The current industry standard for recording landed blows is Compubox and has been in the sport for 30 years. Its technology pretty much composes of two guys sitting ringside with access to four buttons – one operator tracking the landed and missed punches of one fighter, the other tracking the same of his opponent. A distinction is made between jabs and power punches; the latter pretty much encapsulating any blows (regardless of actual power) that don't fit the category of the former. The controversy around the system is that Compubox is run by human eyes, prone to human error and susceptible to human persuasion, namely corruption. Over the years, Compubox has now become regular in commentary vocabulary and its usage can often influence the opinions of viewers and at times, the judges themselves, especially in closely contested bouts. Should PunchForce develop its technology to do the same of Compubox, perhaps automating punch-output would resolve many of issues.

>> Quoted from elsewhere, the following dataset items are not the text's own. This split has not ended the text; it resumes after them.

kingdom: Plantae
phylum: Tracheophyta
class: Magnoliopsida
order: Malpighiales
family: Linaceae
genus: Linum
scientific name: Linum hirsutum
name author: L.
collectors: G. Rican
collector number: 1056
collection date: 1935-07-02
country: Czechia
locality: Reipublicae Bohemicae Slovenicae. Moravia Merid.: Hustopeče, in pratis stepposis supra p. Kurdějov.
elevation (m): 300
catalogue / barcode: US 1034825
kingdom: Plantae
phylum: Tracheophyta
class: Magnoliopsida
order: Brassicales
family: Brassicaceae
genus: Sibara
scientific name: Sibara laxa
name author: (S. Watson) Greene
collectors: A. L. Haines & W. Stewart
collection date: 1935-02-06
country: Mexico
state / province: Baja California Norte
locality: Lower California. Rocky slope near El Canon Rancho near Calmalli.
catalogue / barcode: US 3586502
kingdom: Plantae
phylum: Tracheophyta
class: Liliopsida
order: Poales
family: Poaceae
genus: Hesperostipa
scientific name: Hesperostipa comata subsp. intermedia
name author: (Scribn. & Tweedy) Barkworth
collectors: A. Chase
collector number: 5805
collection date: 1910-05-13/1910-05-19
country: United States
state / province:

However, it could also cause a number of issues as well. First is the ambiguity behind its technology. Not much has been released on how it all actually works, and it's uncertain how much of the general public would understand the science-laced lingo if it eventually was. Personally, I have no idea how "accelerators" or "gyroscopes" work, but if I heard during a match that Fighter A was landing the harder and faster punches than Fighter B, I might care less of how those numbers are being produced, and go on watching the fight with those factors subconsciously influencing my viewing.
Second is maintenance of what appears to be fairly sophisticated technology. How much work will be required to maintain the chips? What would happen if a fighter were discovered to have fought with a malfunctioning chip after the fight? And what about accountability? Introducing such a technology introduces a new element to be tampered with by the many hands involved in boxing match, and at the high-profile matches, there's large amounts of money at stake. It's important to remember that at this point, technology is still engineered by people.
Finally, knowledge of the speed and power of punches may eschew judges to evaluate a fight based on only part of the four criteria that goes into scoring a round. It would certainly help in better discerning the areas of "Clean and Hard Punching" and "Effective Aggression", but the numbers wouldn't do much to tell us about "Defense" or "Ring Generalship". Maybe too much weight will be placed on PunchForce numbers and imbalance what should be holistic scoring.
HBO has already starting using the technology, and has been for nearly five years. According to reports, they are waiting for more conclusive research before formally announcing it to the public and making it a standard in boxing matches aired on the network. The announcement of the patent, however, might be a sign that we're close.